On a day when news broke about the Tories allowing
another selective grammar school to be set up in Kent, it was refreshing to read
some common sense about education from Melissa Benn and Lucy Powell (Morning
Star,15/10/15).
Tory views of grammar schools have long needed
challenging, if not repudiating. Of course, many working class students
achieved success in such schools, and were given opportunities of advancement,
but how many were denied one, and instead, given an inferior education in a
secondary modern, because a test at the age of 11 had designated them as having
no potential.
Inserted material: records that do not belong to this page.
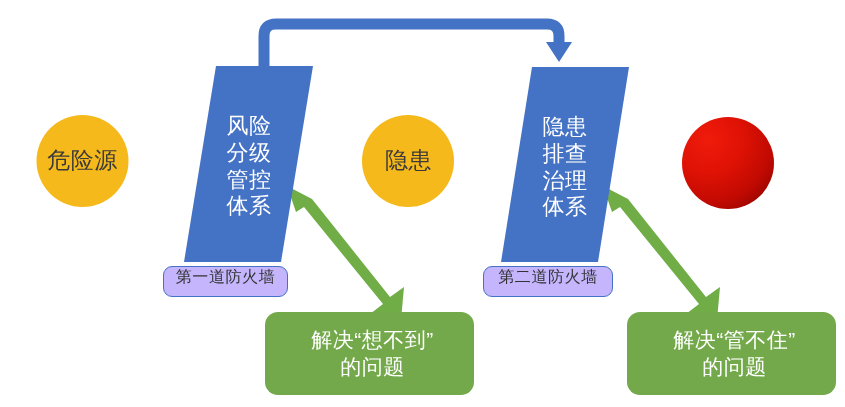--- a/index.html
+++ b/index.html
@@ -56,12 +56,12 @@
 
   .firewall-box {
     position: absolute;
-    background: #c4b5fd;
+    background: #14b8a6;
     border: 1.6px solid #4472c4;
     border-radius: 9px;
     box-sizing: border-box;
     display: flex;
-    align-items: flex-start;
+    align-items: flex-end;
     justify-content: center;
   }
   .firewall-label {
In comprehensive schools, created in the knowledge that students`
intelligence and potential continue to develop after 11, all pupils get an
"opportunity". Results, despite the selection process, were never as
good as they should have been; in my two-form entry grammar school, half of the
pupils were immediately written off and put into the B stream, where the
teachers were even less enthusiastic, the subjects, naturally, "less academic",
and the results woeful.
Disappointingly, the penny has yet to drop in all
political circles, hardly surprising perhaps, when so few of our opposition
politicians are able to respond to Tory propaganda about education, largely
because of their own education in private schools. Hopefully, Powell`s promotion
will see things change, as clearly the Kent decision could be just the start. At
least, we should not see again Tristram Hunt`s nonsense about "character and
resilience" being the preserve of the privileged any more!